[Transcribed page contents]
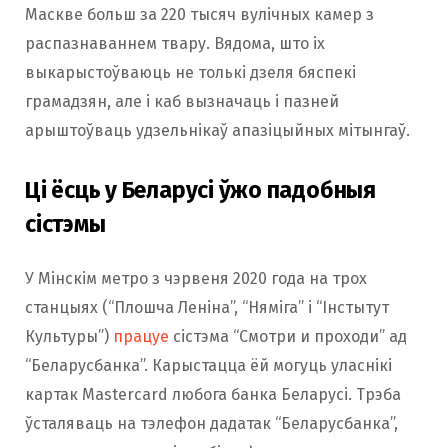
Маскве больш за 220 тысяч вулічных камер з
распазнаваннем твару. Вядома, што іх
выкарыстоўваюць не толькі дзеля бяспекі
грамадзян, але і каб вызначаць і пазней
арыштоўваць удзельнікаў апазіцыйных мітынгаў.
Ці ёсць у Беларусі ўжо падобныя
сістэмы
У Мінскім метро з чэрвеня 2020 года на трох
станцыях (“Плошча Леніна”, “Няміга” і “Інстытут
Культуры”)
працуе
сістэма “Смотри и проходи” ад
“Беларусбанка”. Карыстацца ёй могуць уласнікі
картак Mastercard любога банка Беларусі. Трэба
ўсталяваць на тэлефон дадатак “Беларусбанка”,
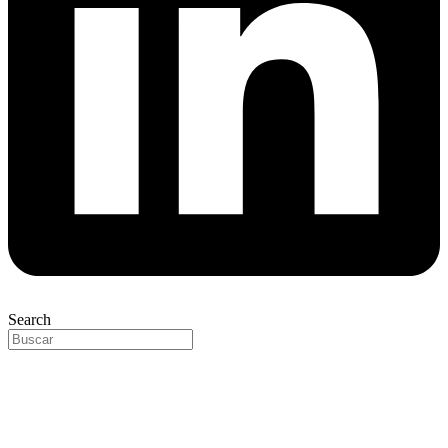
Search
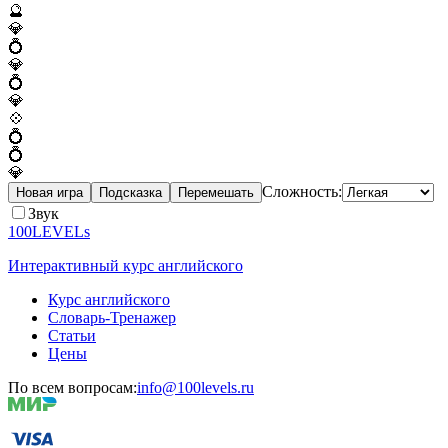
🔮
💎
💍
💎
💍
💎
💠
💍
💍
💎
Сложность:
Новая игра
Подсказка
Перемешать
Звук
100LEVELs
Интерактивный курс английского
Курс английского
Словарь-Тренажер
Статьи
Цены
По всем вопросам:
info@100levels.ru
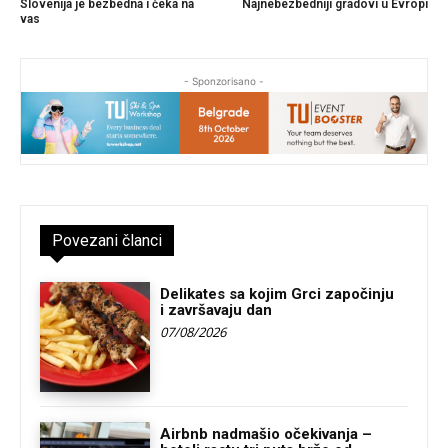
Slovenija je bezbedna i čeka na
Najnebezbedniji gradovi u Evropi
vas
- Sponzorisano -
Povezani članci
Delikates sa kojim Grci započinju
i završavaju dan
07/08/2026
Airbnb nadmašio očekivanja –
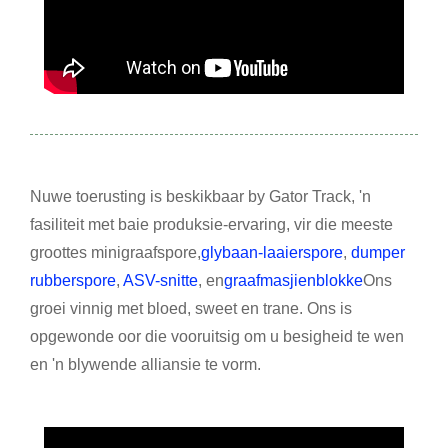
Nuwe toerusting is beskikbaar by Gator Track, 'n
fasiliteit met baie produksie-ervaring, vir die meeste
groottes minigraafspore,
glybaan-laaierspore
,
dumper
rubberspore
,
ASV-snitte
, en
graafmasjienblokke
Ons
groei vinnig met bloed, sweet en trane. Ons is
opgewonde oor die vooruitsig om u besigheid te wen
en 'n blywende alliansie te vorm.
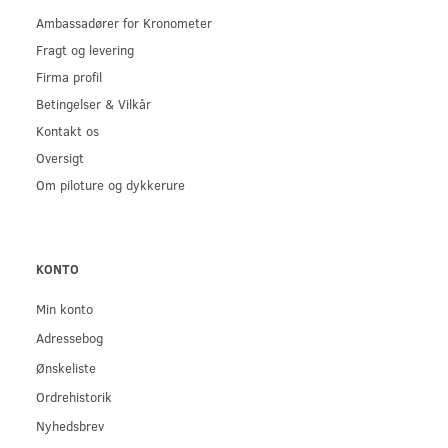
Ambassadører for Kronometer
Fragt og levering
Firma profil
Betingelser & Vilkår
Kontakt os
Oversigt
Om piloture og dykkerure
KONTO
Min konto
Adressebog
Ønskeliste
Ordrehistorik
Nyhedsbrev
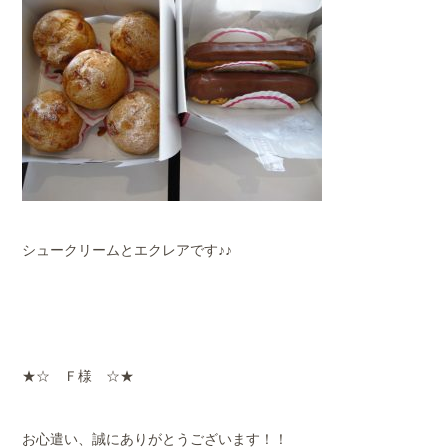
シュークリームとエクレアです♪♪
★☆ Ｆ様 ☆★
お心遣い、誠にありがとうございます！！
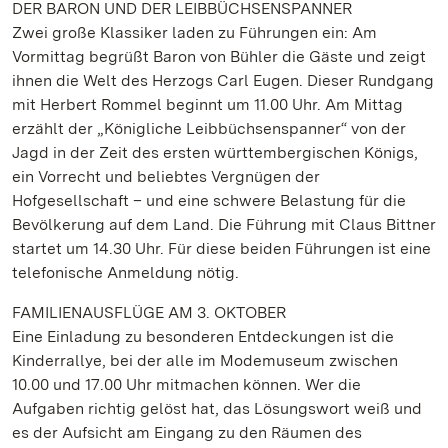
DER BARON UND DER LEIBBÜCHSENSPANNER
Zwei große Klassiker laden zu Führungen ein: Am
Vormittag begrüßt Baron von Bühler die Gäste und zeigt
ihnen die Welt des Herzogs Carl Eugen. Dieser Rundgang
mit Herbert Rommel beginnt um 11.00 Uhr. Am Mittag
erzählt der „Königliche Leibbüchsenspanner“ von der
Jagd in der Zeit des ersten württembergischen Königs,
ein Vorrecht und beliebtes Vergnügen der
Hofgesellschaft – und eine schwere Belastung für die
Bevölkerung auf dem Land. Die Führung mit Claus Bittner
startet um 14.30 Uhr. Für diese beiden Führungen ist eine
telefonische Anmeldung nötig.
FAMILIENAUSFLÜGE AM 3. OKTOBER
Eine Einladung zu besonderen Entdeckungen ist die
Kinderrallye, bei der alle im Modemuseum zwischen
10.00 und 17.00 Uhr mitmachen können. Wer die
Aufgaben richtig gelöst hat, das Lösungswort weiß und
es der Aufsicht am Eingang zu den Räumen des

■ What the task requires ■
The response should repeat each record precisely and contain no pictures.

■ Expected answer ■
Маскве больш за 220 тысяч вулічных камер з
распазнаваннем твару. Вядома, што іх
выкарыстоўваюць не толькі дзеля бяспекі
грамадзян, але і каб вызначаць і пазней
арыштоўваць удзельнікаў апазіцыйных мітынгаў.
Ці ёсць у Беларусі ўжо падобныя
сістэмы
У Мінскім метро з чэрвеня 2020 года на трох
станцыях (“Плошча Леніна”, “Няміга” і “Інстытут
Культуры”)
працуе
сістэма “Смотри и проходи” ад
“Беларусбанка”. Карыстацца ёй могуць уласнікі
картак Mastercard любога банка Беларусі. Трэба
ўсталяваць на тэлефон дадатак “Беларусбанка”,
Search
🔮
💎
💍
💎
💍
💎
💠
💍
💍
💎
Сложность:
Новая игра
Подсказка
Перемешать
Звук
100LEVELs
Интерактивный курс английского
Курс английского
Словарь-Тренажер
Статьи
Цены
По всем вопросам:
info@100levels.ru
Slovenija je bezbedna i čeka na
Najnebezbedniji gradovi u Evropi
vas
- Sponzorisano -
Povezani članci
Delikates sa kojim Grci započinju
i završavaju dan
07/08/2026
Airbnb nadmašio očekivanja –
Nuwe toerusting is beskikbaar by Gator Track, 'n
fasiliteit met baie produksie-ervaring, vir die meeste
groottes minigraafspore,
glybaan-laaierspore
,
dumper
rubberspore
,
ASV-snitte
, en
graafmasjienblokke
Ons
groei vinnig met bloed, sweet en trane. Ons is
opgewonde oor die vooruitsig om u besigheid te wen
en 'n blywende alliansie te vorm.
Ambassadører for Kronometer
Fragt og levering
Firma profil
Betingelser & Vilkår
Kontakt os
Oversigt
Om piloture og dykkerure
KONTO
Min konto
Adressebog
Ønskeliste
Ordrehistorik
Nyhedsbrev
シュークリームとエクレアです♪♪
★☆ Ｆ様 ☆★
お心遣い、誠にありがとうございます！！
DER BARON UND DER LEIBBÜCHSENSPANNER
Zwei große Klassiker laden zu Führungen ein: Am
Vormittag begrüßt Baron von Bühler die Gäste und zeigt
ihnen die Welt des Herzogs Carl Eugen. Dieser Rundgang
mit Herbert Rommel beginnt um 11.00 Uhr. Am Mittag
erzählt der „Königliche Leibbüchsenspanner“ von der
Jagd in der Zeit des ersten württembergischen Königs,
ein Vorrecht und beliebtes Vergnügen der
Hofgesellschaft – und eine schwere Belastung für die
Bevölkerung auf dem Land. Die Führung mit Claus Bittner
startet um 14.30 Uhr. Für diese beiden Führungen ist eine
telefonische Anmeldung nötig.
FAMILIENAUSFLÜGE AM 3. OKTOBER
Eine Einladung zu besonderen Entdeckungen ist die
Kinderrallye, bei der alle im Modemuseum zwischen
10.00 und 17.00 Uhr mitmachen können. Wer die
Aufgaben richtig gelöst hat, das Lösungswort weiß und
es der Aufsicht am Eingang zu den Räumen des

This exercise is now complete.